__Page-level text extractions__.
____________________

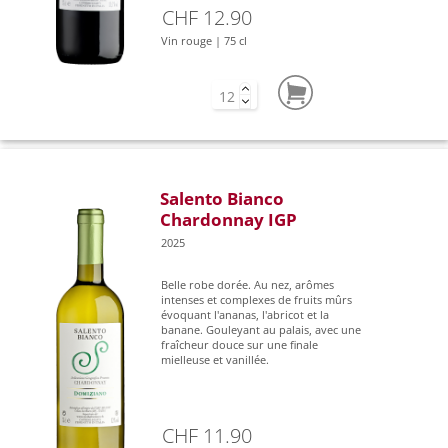
CHF 12.90
Vin rouge | 75 cl
Salento Bianco
Chardonnay IGP
2025
Belle robe dorée. Au nez, arômes
intenses et complexes de fruits mûrs
évoquant l'ananas, l'abricot et la
banane. Gouleyant au palais, avec une
fraîcheur douce sur une finale
mielleuse et vanillée.
CHF 11.90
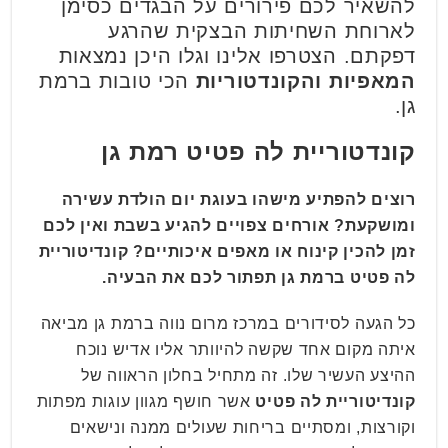
להשאיר לכם פירורים על הבגדים כסימן
לארוחת השחיתות הבצקית שהרגע
דפקתם. הצטרפו אלינו וגלו היכן נמצאות
המאפיות והקונדטוריות
הכי טובות ברמת
גן.
קונדטוריית לה פטיט רמת גן
רוצים להפתיע מישהו בעוגת יום הולדת עשירה
ומושקעת? אורחים צפויים להגיע בשבת ואין לכם
זמן להכין קינוח או מאפים איכותיים? קונדיטוריית
לה פטיט ברמת גן תפתור לכם את הבעיה.
כל הגעה לסידורים במרכז מרום נווה ברמת גן מביאה
איתה מקום אחד שקשה להיוותר אליו אדיש נוכח
ההיצע העשיר שלו. זה מתחיל בחלון הראווה של
קונדיטוריית לה פטיט
אשר חושף מגוון עוגות מפתות
וקורצות, ומסתיים בריחות שעולים ממנה ונישאים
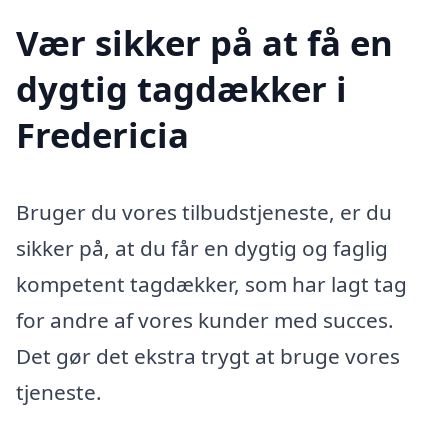
Vær sikker på at få en
dygtig tagdækker i
Fredericia
Bruger du vores tilbudstjeneste, er du
sikker på, at du får en dygtig og faglig
kompetent tagdækker, som har lagt tag
for andre af vores kunder med succes.
Det gør det ekstra trygt at bruge vores
tjeneste.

____________________

Word for word, restate each line above, minus its pictures.

__Problem solution__.
CHF 12.90
Vin rouge | 75 cl
Salento Bianco
Chardonnay IGP
2025
Belle robe dorée. Au nez, arômes
intenses et complexes de fruits mûrs
évoquant l'ananas, l'abricot et la
banane. Gouleyant au palais, avec une
fraîcheur douce sur une finale
mielleuse et vanillée.
CHF 11.90
להשאיר לכם פירורים על הבגדים כסימן
לארוחת השחיתות הבצקית שהרגע
דפקתם. הצטרפו אלינו וגלו היכן נמצאות
המאפיות והקונדטוריות
הכי טובות ברמת
גן.
קונדטוריית לה פטיט רמת גן
רוצים להפתיע מישהו בעוגת יום הולדת עשירה
ומושקעת? אורחים צפויים להגיע בשבת ואין לכם
זמן להכין קינוח או מאפים איכותיים? קונדיטוריית
לה פטיט ברמת גן תפתור לכם את הבעיה.
כל הגעה לסידורים במרכז מרום נווה ברמת גן מביאה
איתה מקום אחד שקשה להיוותר אליו אדיש נוכח
ההיצע העשיר שלו. זה מתחיל בחלון הראווה של
קונדיטוריית לה פטיט
אשר חושף מגוון עוגות מפתות
וקורצות, ומסתיים בריחות שעולים ממנה ונישאים
Vær sikker på at få en
dygtig tagdækker i
Fredericia
Bruger du vores tilbudstjeneste, er du
sikker på, at du får en dygtig og faglig
kompetent tagdækker, som har lagt tag
for andre af vores kunder med succes.
Det gør det ekstra trygt at bruge vores
tjeneste.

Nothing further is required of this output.